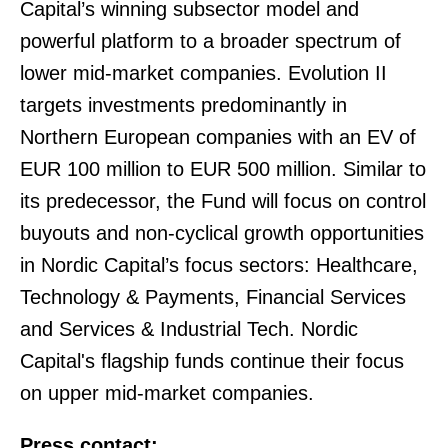
Capital’s winning subsector model and
powerful platform to a broader spectrum of
lower mid-market companies. Evolution II
targets investments predominantly in
Northern European companies with an EV of
EUR 100 million to EUR 500 million. Similar to
its predecessor, the Fund will focus on control
buyouts and non-cyclical growth opportunities
in Nordic Capital’s focus sectors: Healthcare,
Technology & Payments, Financial Services
and Services & Industrial Tech. Nordic
Capital's flagship funds continue their focus
on upper mid-market companies.
Press contact:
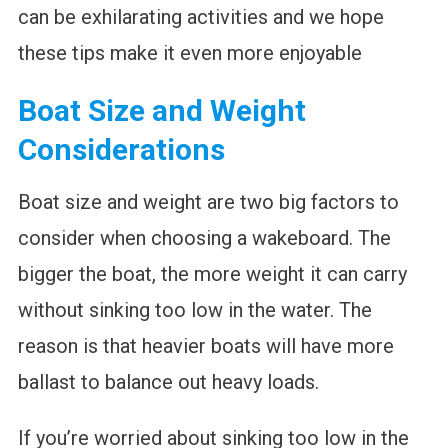
can be exhilarating activities and we hope
these tips make it even more enjoyable
Boat Size and Weight
Considerations
Boat size and weight are two big factors to
consider when choosing a wakeboard. The
bigger the boat, the more weight it can carry
without sinking too low in the water. The
reason is that heavier boats will have more
ballast to balance out heavy loads.
If you’re worried about sinking too low in the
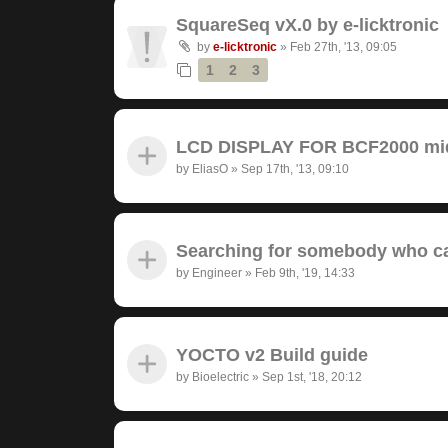
SquareSeq vX.0 by e-licktronic
by
e-licktronic
»
Feb 27th, '13, 09:05
1
2
3
LCD DISPLAY FOR BCF2000 midi
by
EliasO
»
Sep 17th, '13, 09:10
Searching for somebody who ca
by
Engineer
»
Feb 9th, '19, 14:33
YOCTO v2 Build guide
by
Bioelectric
»
Sep 1st, '18, 20:12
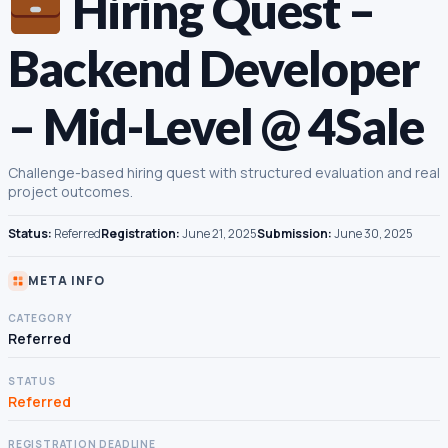
Hiring Quest –
Backend Developer
– Mid-Level @ 4Sale
Challenge-based hiring quest with structured evaluation and real
project outcomes.
Status:
Referred
Registration:
June 21, 2025
Submission:
June 30, 2025
META INFO
CATEGORY
Referred
STATUS
Referred
REGISTRATION DEADLINE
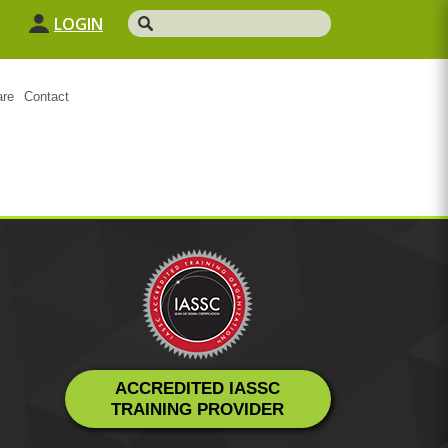
LOGIN
are
Contact
ACCREDITED IASSC
TRAINING PROVIDER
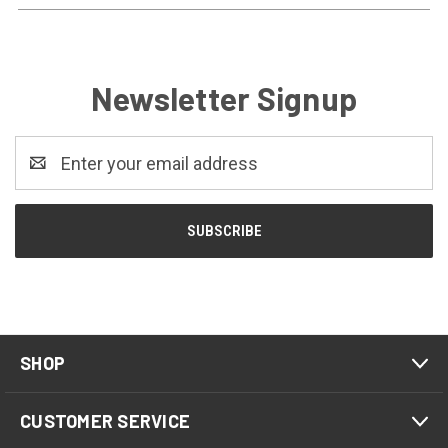
Newsletter Signup
Email
Address
SHOP
CUSTOMER SERVICE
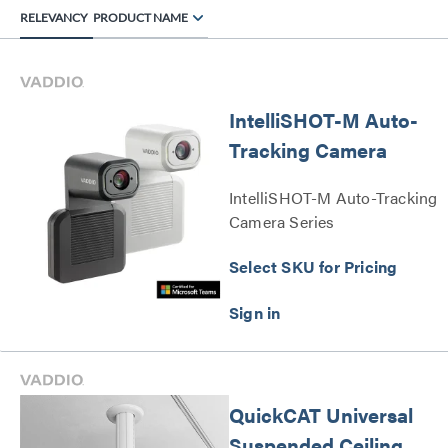
RELEVANCY
PRODUCT NAME
IntelliSHOT-M Auto-
Tracking Camera
IntelliSHOT-M Auto-Tracking
Camera Series
Select SKU for Pricing
QuickCAT Universal
Suspended Ceiling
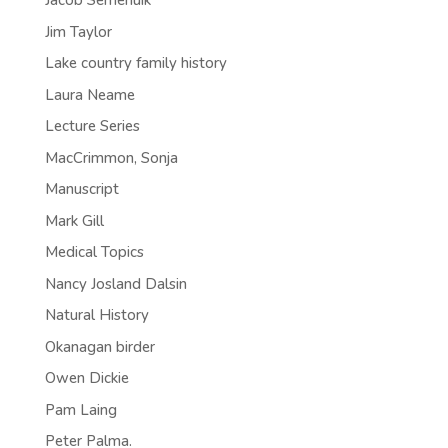
Jacob Semenuik
Jim Taylor
Lake country family history
Laura Neame
Lecture Series
MacCrimmon, Sonja
Manuscript
Mark Gill
Medical Topics
Nancy Josland Dalsin
Natural History
Okanagan birder
Owen Dickie
Pam Laing
Peter Palma.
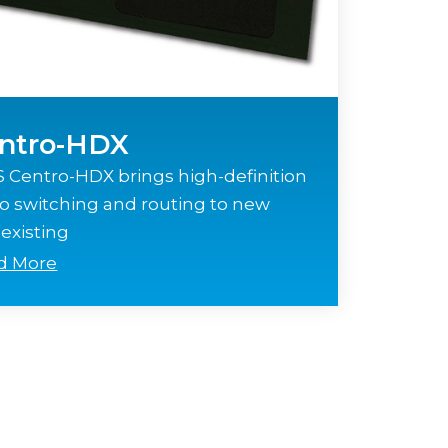
ntro-HDX
 Centro-HDX brings high-definition
o switching and routing to new
existing
d More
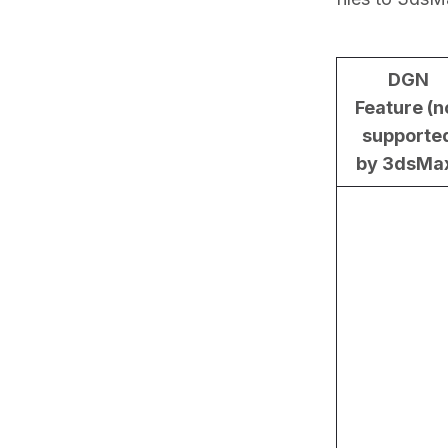
DGN
Feature (n
supporte
by 3dsMa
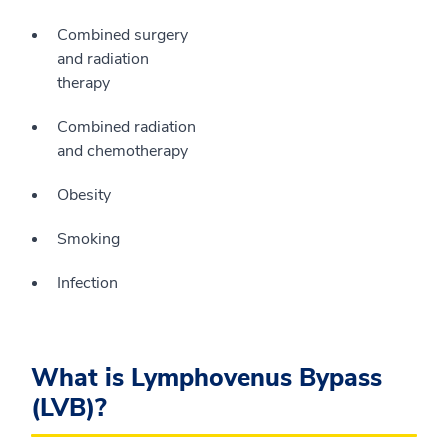
Combined surgery
and radiation
therapy
Combined radiation
and chemotherapy
Obesity
Smoking
Infection
What is Lymphovenus Bypass
(LVB)?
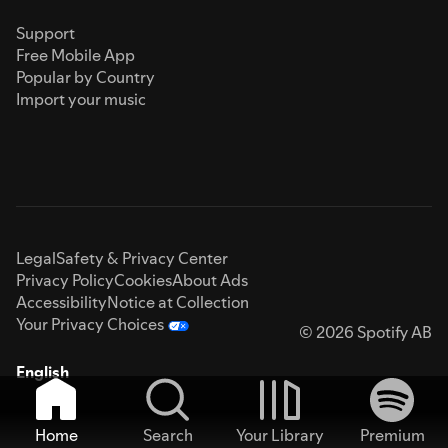
Support
Free Mobile App
Popular by Country
Import your music
Legal
Safety & Privacy Center
Privacy Policy
Cookies
About Ads
Accessibility
Notice at Collection
Your Privacy Choices
© 2026 Spotify AB
English
Home
Search
Your Library
Premium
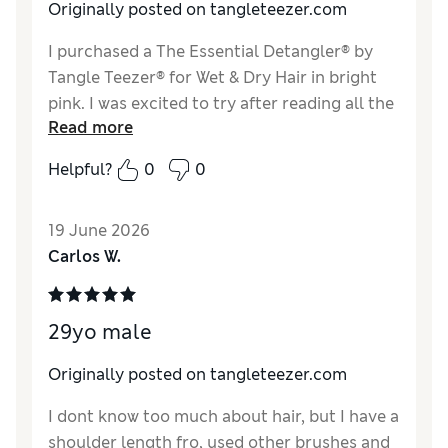
Originally posted on tangleteezer.com
I purchased a The Essential Detangler® by
Tangle Teezer® for Wet & Dry Hair in bright
pink. I was excited to try after reading all the
Read more
good reviews. I’m a senior citizen with about
60% gray. I’m also a retired hairdresser and
Helpful?
0
0
know what my hair condition normally is.
After using this brush my hair looks like I
19 June 2026
stuck my finger in a light socket and fried my
Carlos W.
just yesterday’s (beautiful head of hair). What
a mess! I’m not recommending this brush if
you have gray hair. I used as advised and
29yo male
assumed I would be delighted…NOT
Originally posted on tangleteezer.com
I dont know too much about hair, but I have a
shoulder length fro, used other brushes and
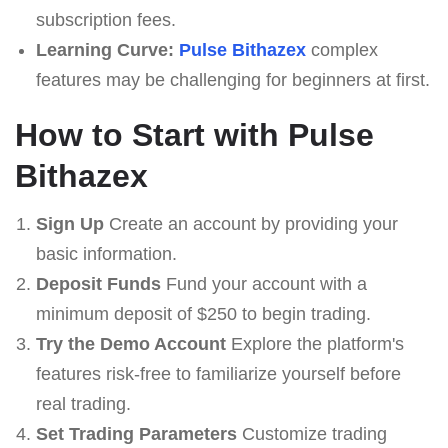
subscription fees.
Learning Curve:
Pulse Bithazex
complex
features may be challenging for beginners at first.
How to Start with Pulse
Bithazex
Sign Up
Create an account by providing your
basic information.
Deposit Funds
Fund your account with a
minimum deposit of $250 to begin trading.
Try the Demo Account
Explore the platform's
features risk-free to familiarize yourself before
real trading.
Set Trading Parameters
Customize trading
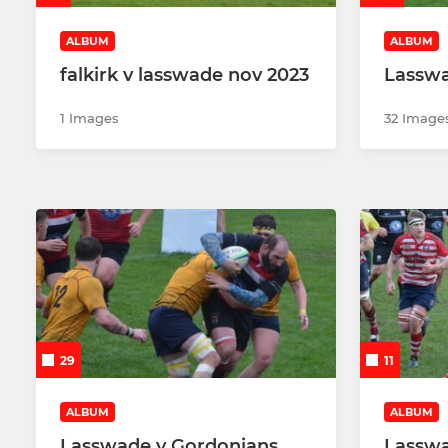
ALBUM
ALBUM
falkirk v lasswade nov 2023
Lasswa
1 Images
32 Image
29
11
ALBUM
ALBUM
Lasswade v Gordonians
Lasswa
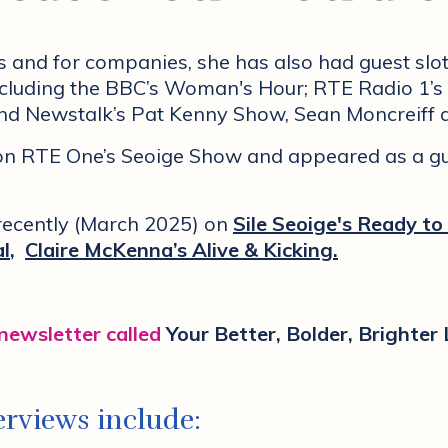
s and for companies, she has also had guest sl
including the BBC’s Woman's Hour; RTE Radio 1
and Newstalk’s Pat Kenny Show, Sean Moncreiff 
 on RTE One’s Seoige Show and appeared as a g
 recently (March 2025)
on
Sile Seoige's Ready to
al
,
Claire McKenna’s Alive & Kicking
.
 newsletter called
Your Better, Bolder, Brighter 
rviews include:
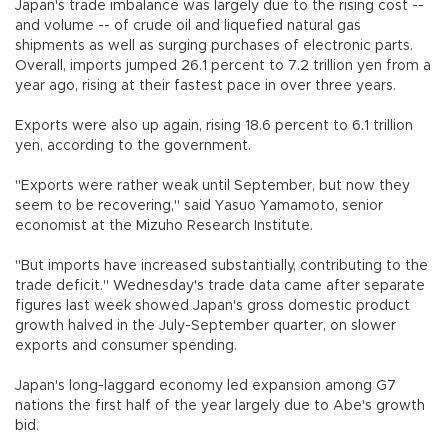
Japan's trade imbalance was largely due to the rising cost --
and volume -- of crude oil and liquefied natural gas
shipments as well as surging purchases of electronic parts.
Overall, imports jumped 26.1 percent to 7.2 trillion yen from a
year ago, rising at their fastest pace in over three years.
Exports were also up again, rising 18.6 percent to 6.1 trillion
yen, according to the government.
"Exports were rather weak until September, but now they
seem to be recovering," said Yasuo Yamamoto, senior
economist at the Mizuho Research Institute.
"But imports have increased substantially, contributing to the
trade deficit." Wednesday's trade data came after separate
figures last week showed Japan's gross domestic product
growth halved in the July-September quarter, on slower
exports and consumer spending.
Japan's long-laggard economy led expansion among G7
nations the first half of the year largely due to Abe's growth
bid.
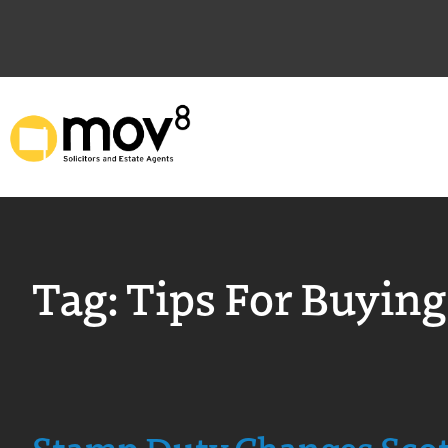
Tag:
Tips For Buying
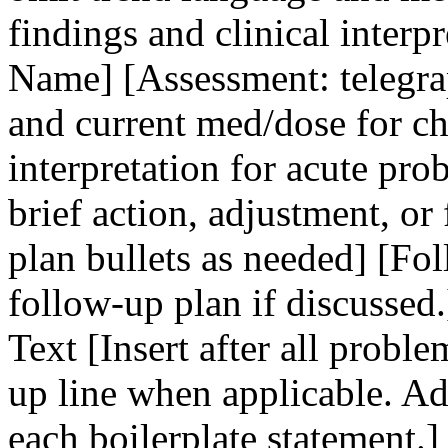
findings and clinical interp
Name] [Assessment: telegra
and current med/dose for c
interpretation for acute pro
brief action, adjustment, or
plan bullets as needed] [Fo
follow-up plan if discussed.
Text [Insert after all probl
up line when applicable. Ad
each boilerplate statement.]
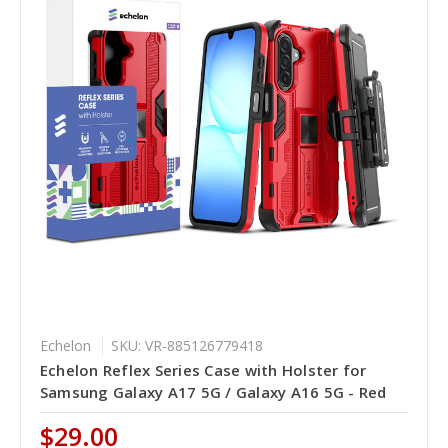
Echelon
SKU: VR-885126779418
Echelon Reflex Series Case with Holster for
Samsung Galaxy A17 5G / Galaxy A16 5G - Red
$29.00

> TASK INSTRUCTIONS: Using the material, count the lines where the word "Pulse" appears. Give the number by itself.

> ANSWER AREA: 2